Both men and women can contract a urinary tract infection, or UTI. Left untreated these common infections can compromise your health and lead to kidney damage. Which is why it’s so important to recognize the symptoms of an UTI.
Women tend to do battle with urinary tract infections more often than men simply because of our anatomy. Our urethra is shorter. That means the bacteria that cause UTIs don’t have as far to travel before they can infect our urinary tracts.
Which is why, experts say, 40 to 50 percent of all adult women will have to deal with the discomfort of a UTI.
But as we age both men and women become more vulnerable to these uncomfortable infections. In fact, the American Academy of Family Physicians says UTIs are the most common infection in older adults.
For you ladies, it’s about estrogen. Or the lack of it. When your estrogen levels drop off during menopause, the walls of your uterine tract begin to thin out. This thinning makes it easier for bacteria to latch on and cause infection.
For you guys, UTIs are associated with an enlarged prostate. Most men deal with a swollen prostate as they get older, and this can keep you from emptying your bladder completely. But the longer urine stays in your bladder, the easier it is for bacteria to grow and settle in.
Know your UTI symptoms to spot infections early
To make the issue even more complicated, the most common symptoms that can make a UTI obvious may not always show up at first (if at all) in older folks.
Which is why it’s so important to know all the potential symptoms of a UTI, including the unexpected ones.
Following are seven UTI symptoms you need to know…
1. Burning and aching pain:
Burning pain when you are peeing… and often even when you aren’t… is the classic UTI symptom. When the acid in your urine meets the inflamed, infected tissue in your bladder, it burns. And since there’s always at least some urine in your bladder, the pain can strike anytime.
A dull ache in your pelvis, which may remind you of menstrual cramps if you’re a woman, is also common.
2. Your pee stinks:
Unless you’ve been eating asparagus, you probably don’t notice the smell of your pee, and that’s a good thing. Typically, when urine has a strong unpleasant odor it’s a sign something’s wrong. A UTI is a likely culprit.
The bacteria that caused the infection in the first place are also responsible for your pee smelling funky. For some folks it’s an ammonia like smell. For others it’s a slightly sweet, but offensive odor.
3. Your pee looks funny:
The reason you urinate is to help flush toxins out of your body. Your kidneys extract the waste products from your bloodstream along with excess sugar, water and other compounds. Normally the result is the light to medium yellow liquid we call urine or pee.
But when your body’s drainage system—the urinary tract—becomes infected, the appearance of your pee can change. The bacteria can cause blood and even pus to mix in with your urine making it look cloudy, pinkish, or both.
4. You have to “go” RIGHT NOW:
A frequent urge to pee and yet producing very little urine is another classic sign of a urinary tract infection.
When you’ve been hit with a UTI, the muscles in your bladder start to contract, even before your bladder is full. This makes you feel like you have pee constantly, even when you’ve just gone and your bladder is empty.
5. Confusion or agitation:
One of the most surprising signs of a urinary tract infection, and the most commonly overlooked, is feeling confused or agitated for no reason. The medical professionals call this “a change in mental status.” And if you’re a senior, you’re at much higher risk for this symptom.
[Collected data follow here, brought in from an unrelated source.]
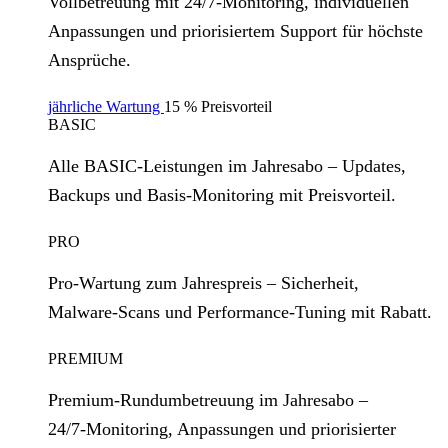
Vollbetreuung mit 24/7‑Monitoring, individuellen
Anpassungen und priorisiertem Support für höchste
Ansprüche.
jährliche Wartung
15 % Preisvorteil
BASIC
Alle BASIC‑Leistungen im Jahresabo – Updates,
Backups und Basis‑Monitoring mit Preisvorteil.
PRO
Pro‑Wartung zum Jahrespreis – Sicherheit,
Malware‑Scans und Performance‑Tuning mit Rabatt.
PREMIUM
Premium‑Rundumbetreuung im Jahresabo –
24/7‑Monitoring, Anpassungen und priorisierter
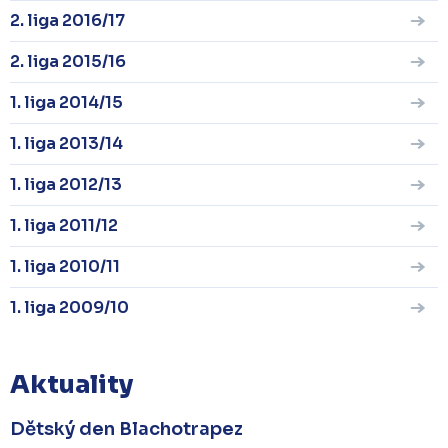
2. liga 2016/17
2. liga 2015/16
1. liga 2014/15
1. liga 2013/14
1. liga 2012/13
1. liga 2011/12
1. liga 2010/11
1. liga 2009/10
Aktuality
Dětský den Blachotrapez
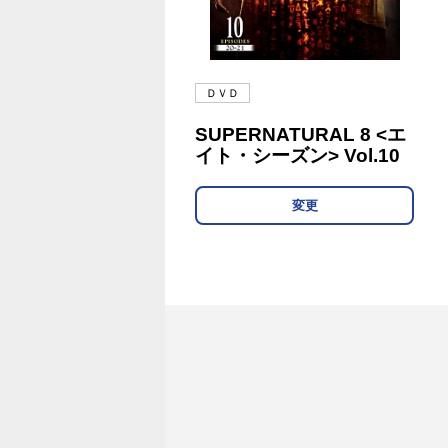
ＤＶＤ
SUPERNATURAL 8 <エ
イト・シーズン> Vol.10
変更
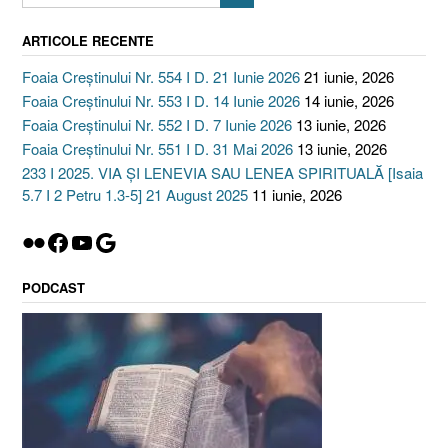
ARTICOLE RECENTE
Foaia Creștinului Nr. 554 I D. 21 Iunie 2026
21 iunie, 2026
Foaia Creștinului Nr. 553 I D. 14 Iunie 2026
14 iunie, 2026
Foaia Creștinului Nr. 552 I D. 7 Iunie 2026
13 iunie, 2026
Foaia Creștinului Nr. 551 I D. 31 Mai 2026
13 iunie, 2026
233 I 2025. VIA ȘI LENEVIA SAU LENEA SPIRITUALĂ [Isaia
5.7 I 2 Petru 1.3-5] 21 August 2025
11 iunie, 2026
Flickr
Facebook
YouTube
Google
PODCAST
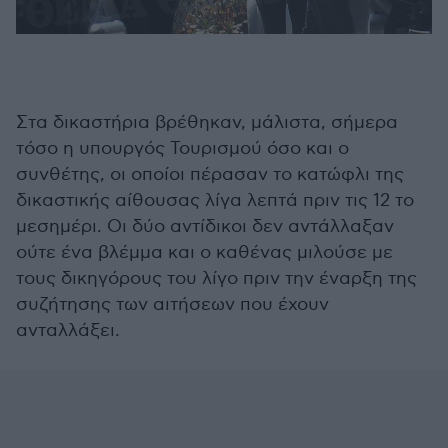
Στα δικαστήρια βρέθηκαν, μάλιστα, σήμερα
τόσο η υπουργός Τουρισμού όσο και ο
συνθέτης, οι οποίοι πέρασαν το κατώφλι της
δικαστικής αίθουσας λίγα λεπτά πριν τις 12 τo
μεσημέρι. Οι δύο αντίδικοι δεν αντάλλαξαν
ούτε ένα βλέμμα και ο καθένας μιλούσε με
τους δικηγόρους του λίγο πριν την έναρξη της
συζήτησης των αιτήσεων που έχουν
ανταλλάξει.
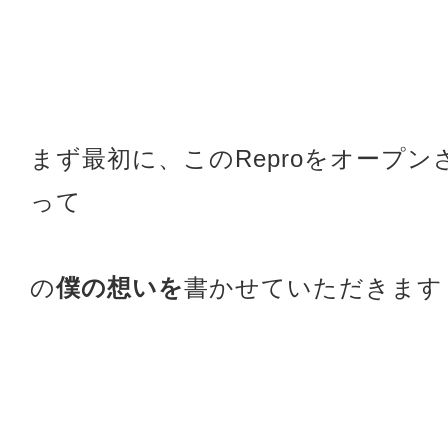
まず最初に、このReproをオープ
って
の
僕の想いを
書かせていただきます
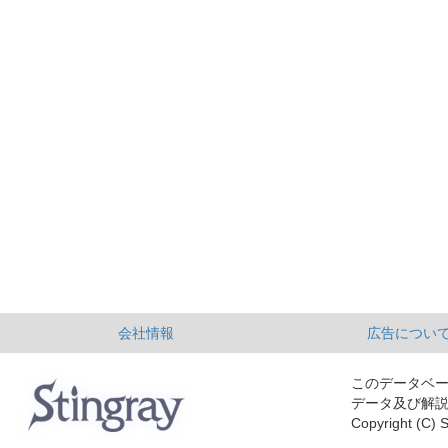
会社情報
広告につい
このデータベ
データ及び解
Copyright (C) S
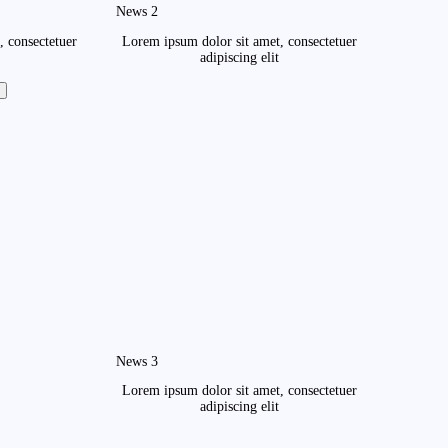
News 2
, consectetuer
Lorem ipsum dolor sit amet, consectetuer
adipiscing elit
News 3
Lorem ipsum dolor sit amet, consectetuer
adipiscing elit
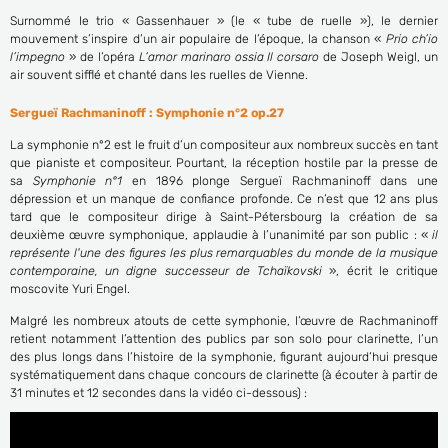
Surnommé le trio « Gassenhauer » (le « tube de ruelle »), le dernier
mouvement s’inspire d’un air populaire de l’époque, la chanson «
Prio ch’io
l’impegno
» de l’opéra
L’amor marinaro ossia Il corsaro
de Joseph Weigl, un
air souvent sifflé et chanté dans les ruelles de Vienne.
Sergueï Rachmaninoff : Symphonie n°2 op.27
La symphonie n°2 est le fruit d’un compositeur aux nombreux succès en tant
que pianiste et compositeur. Pourtant, la réception hostile par la presse de
sa
Symphonie n°1
en 1896 plonge Sergueï Rachmaninoff dans une
dépression et un manque de confiance profonde. Ce n’est que 12 ans plus
tard que le compositeur dirige à Saint-Pétersbourg la création de sa
deuxième œuvre symphonique, applaudie à l’unanimité par son public : «
il
représente l'une des figures les plus remarquables du monde de la musique
contemporaine, un digne successeur de Tchaïkovski
», écrit le critique
moscovite Yuri Engel.
Malgré les nombreux atouts de cette symphonie, l’œuvre de Rachmaninoff
retient notamment l’attention des publics par son solo pour clarinette, l’un
des plus longs dans l’histoire de la symphonie, figurant aujourd’hui presque
systématiquement dans chaque concours de clarinette (à écouter à partir de
31 minutes et 12 secondes dans la vidéo ci-dessous) :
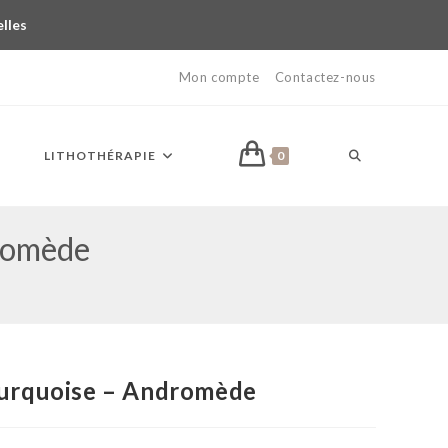
elles
Mon compte
Contactez-nous
LITHOTHÉRAPIE
0
dromède
Turquoise – Andromède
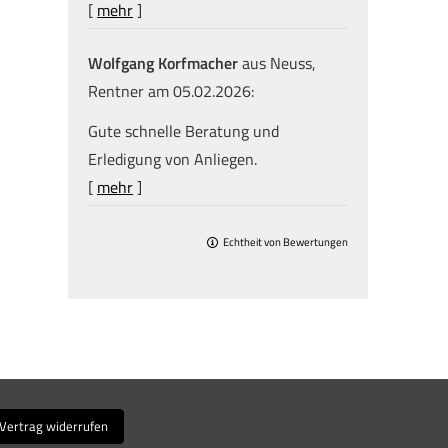
[
mehr
]
Wolfgang Korfmacher
aus Neuss
,
Rentner
am 05.02.2026:
Gute schnelle Beratung und
Erledigung von Anliegen.
[
mehr
]
Echtheit von Bewertungen
Vertrag widerrufen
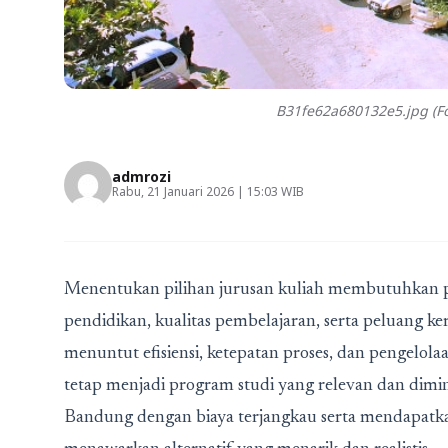
B31fe62a680132e5.jpg (Fo
admrozi
Rabu, 21 Januari 2026 | 15:03 WIB
Menentukan pilihan jurusan kuliah membutuhkan p
pendidikan, kualitas pembelajaran, serta peluang ker
menuntut efisiensi, ketepatan proses, dan pengelol
tetap menjadi program studi yang relevan dan dimina
Bandung dengan biaya terjangkau serta mendapatkan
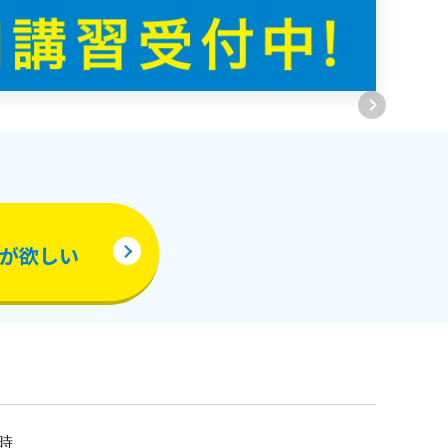
が欲しい
時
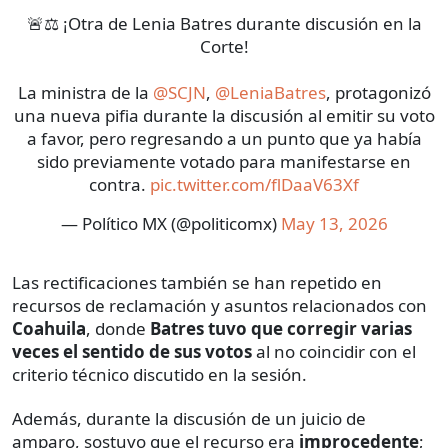
🚨⚖️ ¡Otra de Lenia Batres durante discusión en la
Corte!
La ministra de la
@SCJN
,
@LeniaBatres
, protagonizó
una nueva pifia durante la discusión al emitir su voto
a favor, pero regresando a un punto que ya había
sido previamente votado para manifestarse en
contra.
pic.twitter.com/flDaaV63Xf
— Político MX (@politicomx)
May 13, 2026
Las rectificaciones también se han repetido en
recursos de reclamación y asuntos relacionados con
Coahuila
, donde
Batres tuvo que corregir varias
veces el sentido de sus votos
al no coincidir con el
criterio técnico discutido en la sesión.
Además, durante la discusión de un juicio de
amparo, sostuvo que el recurso era
improcedente
;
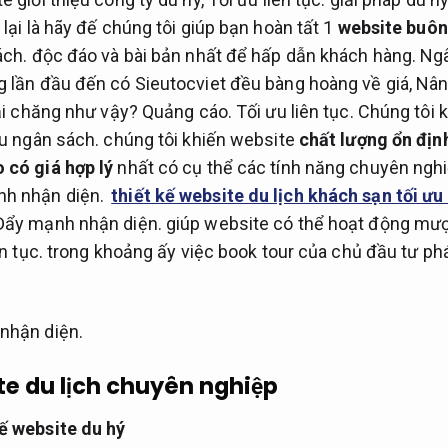
lại là hãy đế chúng tôi giúp bạn hoàn tất 1
website buôn
ách.
độc đáo và bài bản nhất để hấp dẫn khách hàng.
Ngâ
 lần đầu đến có Sieutocviet đều bàng hoàng về giá,
Nân
hải chăng như vậy?
Quảng cáo.
Tối ưu liên tục.
Chúng tôi 
u ngân sách.
chúng tôi khiến website
chất lượng ổn địn
 có giá hợp lý
nhất có cụ thể các tính năng chuyên nghi
h nhận diện.
thiết kế website du lịch khách sạn tối ưu 
Đẩy mạnh nhận diện.
giúp website có thể hoạt động mượ
n tục.
trong khoảng ấy việc book tour của chủ đầu tư phá
nhận diện.
te du lịch chuyên nghiệp
ế website du hý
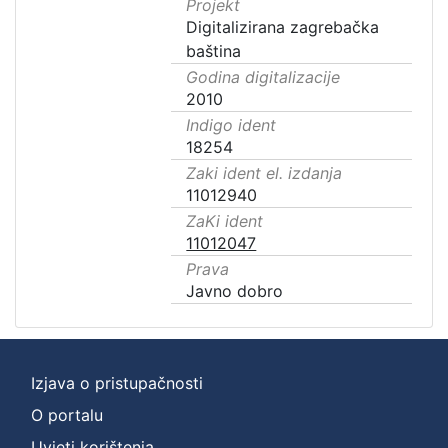
Projekt
Digitalizirana zagrebačka
baština
Godina digitalizacije
2010
Indigo ident
18254
Zaki ident el. izdanja
11012940
ZaKi ident
11012047
Prava
Javno dobro
Izjava o pristupačnosti
O portalu
Uvjeti korištenja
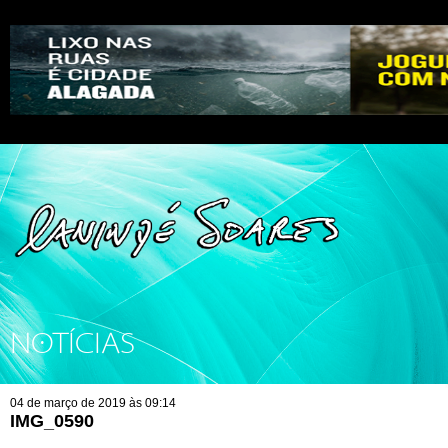
NOTÍCIAS
04 de março de 2019 às 09:14
IMG_0590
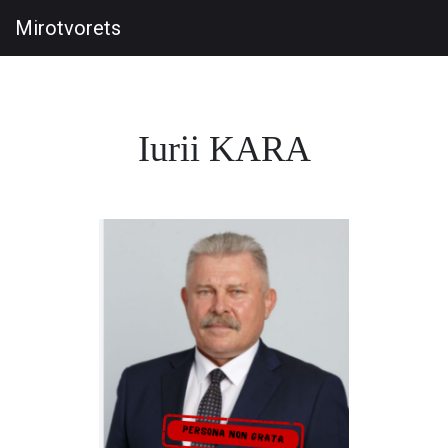
Mirotvorets
Iurii KARA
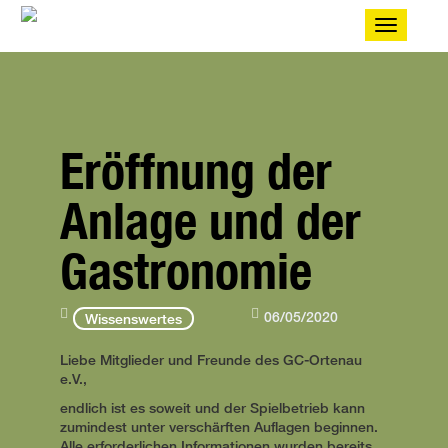
Toggle
navigatio
Eröffnung der
Anlage und der
Gastronomie
06/05/2020
Wissenswertes
Liebe Mitglieder und Freunde des GC-Ortenau
e.V.,
endlich ist es soweit und der Spielbetrieb kann
zumindest unter verschärften Auflagen beginnen.
Alle erforderlichen Informationen wurden bereits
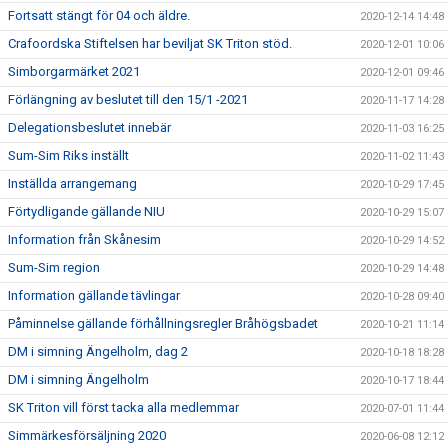
Fortsatt stängt för 04 och äldre.
2020-12-14 14:48
Crafoordska Stiftelsen har beviljat SK Triton stöd.
2020-12-01 10:06
Simborgarmärket 2021
2020-12-01 09:46
Förlängning av beslutet till den 15/1 -2021
2020-11-17 14:28
Delegationsbeslutet innebär
2020-11-03 16:25
Sum-Sim Riks inställt
2020-11-02 11:43
Inställda arrangemang
2020-10-29 17:45
Förtydligande gällande NIU
2020-10-29 15:07
Information från Skånesim
2020-10-29 14:52
Sum-Sim region
2020-10-29 14:48
Information gällande tävlingar
2020-10-28 09:40
Påminnelse gällande förhållningsregler Bråhögsbadet
2020-10-21 11:14
DM i simning Ängelholm, dag 2
2020-10-18 18:28
DM i simning Ängelholm
2020-10-17 18:44
SK Triton vill först tacka alla medlemmar
2020-07-01 11:44
Simmärkesförsäljning 2020
2020-06-08 12:12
So if you, or someone you love, suddenly becomes confused or begins to behave differently than normal, don’t panic. Ask your doctor to run a urine test to see if you have a hidden UTI on your hands.
6. A dull ache in your back or sides:
Most people automatically think of pelvic pain with a UTI. But many folks report a dull ache in their back just below the rib area, or one in their side, as well.
If you’ve missed the other symptoms, this one can be a red flag that the infection has spread. An undiagnosed UTI can infect the kidneys if it goes untreated for too long.
If you have any of the other UTI symptoms, no matter how mild, and your back starts to ache “for no reason,” check in with your doc.
Knowing what signs to look for with a UTI can help you spot an infection early before it can become severe or does permanent damage. If you have any of these seven symptoms make an appointment to see your doctor right away.